Quel cruel dilemme que celui qui vous agite en ce moment. Vous n’avez pas le cran de créer votre révolution du jasmin, vous n’avez pas l’intelligence d’occuper votre place Tahrir. Alors, et pour détourner notre attention olfactive des relents horribles qui se dégagent de vos frocs, vous nous proposez l’os Sadi à mordiller. Vous nous sortez de vos entrailles bourrées de paille un combat à engager contre un leader politique qui, lui, y va. Oui ! Sadi y va.
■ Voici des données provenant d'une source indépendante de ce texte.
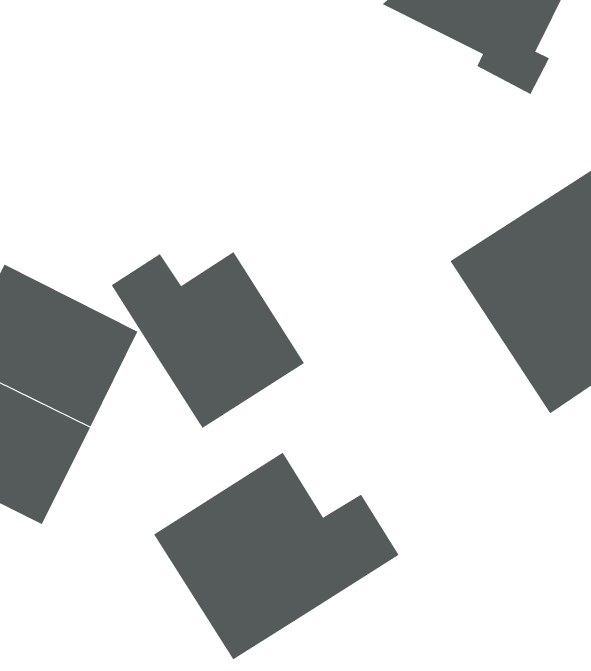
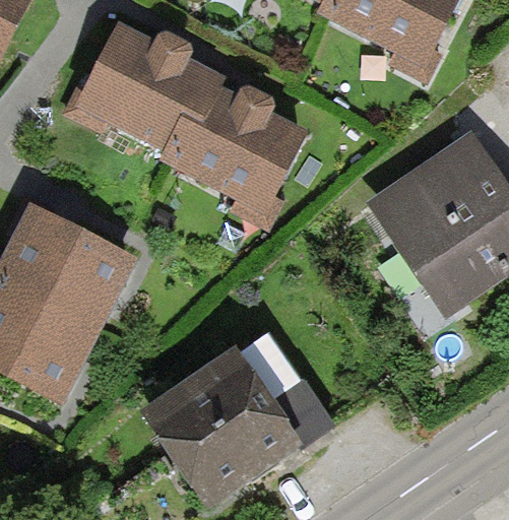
building: none -> [77,37,287,207]
building: [111,251,305,429] -> none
Et ça, vous ne pouvez le gober, parce que prisonniers de vos sofas et de votre douillet confort. Il vous emmerde au plus profond ce dirigeant du RCD qui descend dans l’arène, qui fait face aux flics chargés de la castagne. Il vous emmerde parce qu’il vous place en mode «lâcheté». Lâcheté non assumée et qui s’agrippe lamentablement à ce mauvais et pitoyable alibi. Bonté divine ! De quel droit devrait-on interdire à un dirigeant de parti d’opposition de faire de l’opposition, dans la rue, en première ligne ? Qui a décrété que le RCD n’avait pas le droit d’intégrer une marche, une coordination et un mouvement appelant au départ du régime ?

La vérité, oui, une autre vérité, c’est que Sadi présent ou non dans ces marches, vous n’y seriez pas allés, de toutes les façons. Pour une raison toute simple. On ne se façonne pas virtuellement manifestant de la place Tahrir ou de la place de la Perle. La vérité, et je vous rassure, c’est la dernière, c’est que vous chlinguez la peur.

Et terrorisés à l’idée même de vous retrouver en face de la matraque et des balles, vous vérifiez que votre porte est bien fermée à double tour, vous vous dirigez vers votre ordinateur et avec vos doigts encore humides de trouille vous tweetez : «Je t’assure que j’y serais allé s’il n’y avait pas Sadi !» S’il vous plaît, profitez du fait que vous soyez à la maison et prenez une douche, vite. L’odeur que dégage votre couardise devient insupportable ! Intolérable ! Je fume du thé et je reste éveillé, le cauchemar continue.